How to complete this task →
Your transcription must include every record word for word and no pictures.

Data to use →
□ □ □
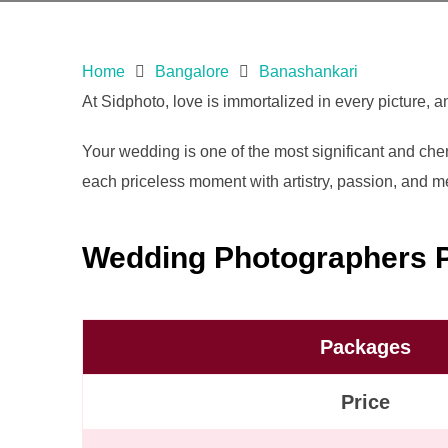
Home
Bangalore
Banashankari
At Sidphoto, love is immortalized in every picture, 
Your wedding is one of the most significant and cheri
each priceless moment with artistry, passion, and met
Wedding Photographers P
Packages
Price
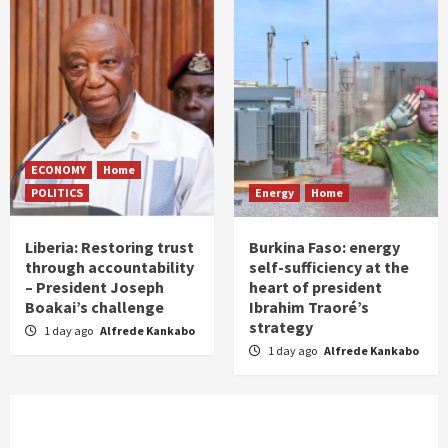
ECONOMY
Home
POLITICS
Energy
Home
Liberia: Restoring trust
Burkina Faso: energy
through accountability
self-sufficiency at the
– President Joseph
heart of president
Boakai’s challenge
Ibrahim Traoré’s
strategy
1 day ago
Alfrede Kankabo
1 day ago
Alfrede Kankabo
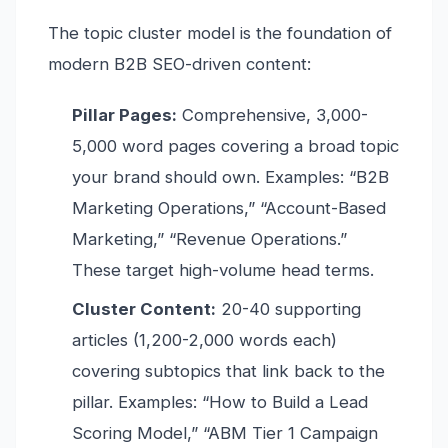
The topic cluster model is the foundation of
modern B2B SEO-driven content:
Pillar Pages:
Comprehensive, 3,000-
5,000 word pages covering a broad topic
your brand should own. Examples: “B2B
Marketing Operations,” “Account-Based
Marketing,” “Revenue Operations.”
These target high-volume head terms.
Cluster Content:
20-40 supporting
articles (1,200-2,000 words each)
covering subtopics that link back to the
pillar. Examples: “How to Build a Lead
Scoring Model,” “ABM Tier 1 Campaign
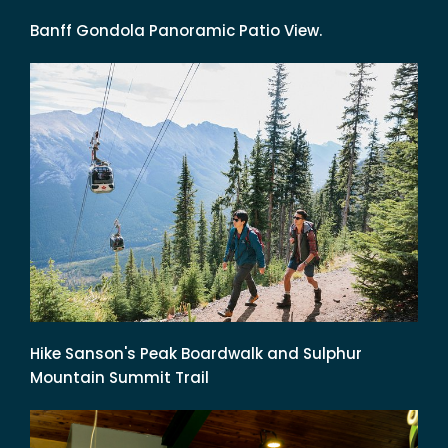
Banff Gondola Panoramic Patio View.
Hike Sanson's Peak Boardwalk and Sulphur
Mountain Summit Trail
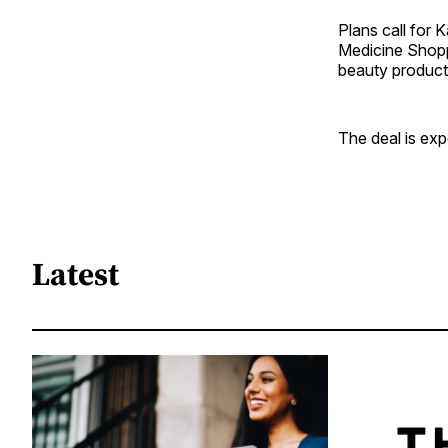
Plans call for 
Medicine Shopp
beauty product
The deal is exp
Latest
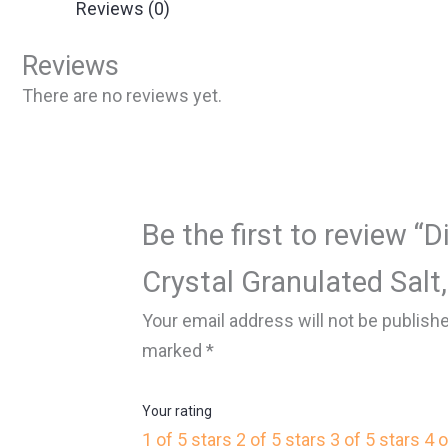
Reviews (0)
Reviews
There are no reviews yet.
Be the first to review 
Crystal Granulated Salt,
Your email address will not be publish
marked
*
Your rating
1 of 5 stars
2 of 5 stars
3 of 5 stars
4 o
□ □ □
Task result →
Home
Bangalore
Banashankari
At Sidphoto, love is immortalized in every picture, 
Your wedding is one of the most significant and cheri
each priceless moment with artistry, passion, and met
Wedding Photographers P
Packages
Price
ECONOMY
Home
POLITICS
Energy
Home
Liberia: Restoring trust
Burkina Faso: energy
through accountability
self-sufficiency at the
– President Joseph
heart of president
Boakai’s challenge
Ibrahim Traoré’s
strategy
1 day ago
Alfrede Kankabo
1 day ago
Alfrede Kankabo
The topic cluster model is the foundation of
modern B2B SEO-driven content:
Pillar Pages:
Comprehensive, 3,000-
5,000 word pages covering a broad topic
your brand should own. Examples: “B2B
Marketing Operations,” “Account-Based
Marketing,” “Revenue Operations.”
These target high-volume head terms.
Cluster Content:
20-40 supporting
articles (1,200-2,000 words each)
covering subtopics that link back to the
pillar. Examples: “How to Build a Lead
Scoring Model,” “ABM Tier 1 Campaign
Banff Gondola Panoramic Patio View.
Hike Sanson's Peak Boardwalk and Sulphur
Mountain Summit Trail
Plans call for 
Medicine Shopp
beauty product
The deal is exp
Latest
Reviews (0)
Reviews
There are no reviews yet.
Be the first to review 
Crystal Granulated Salt,
Your email address will not be publish
marked
*
Your rating
1 of 5 stars
2 of 5 stars
3 of 5 stars
4 o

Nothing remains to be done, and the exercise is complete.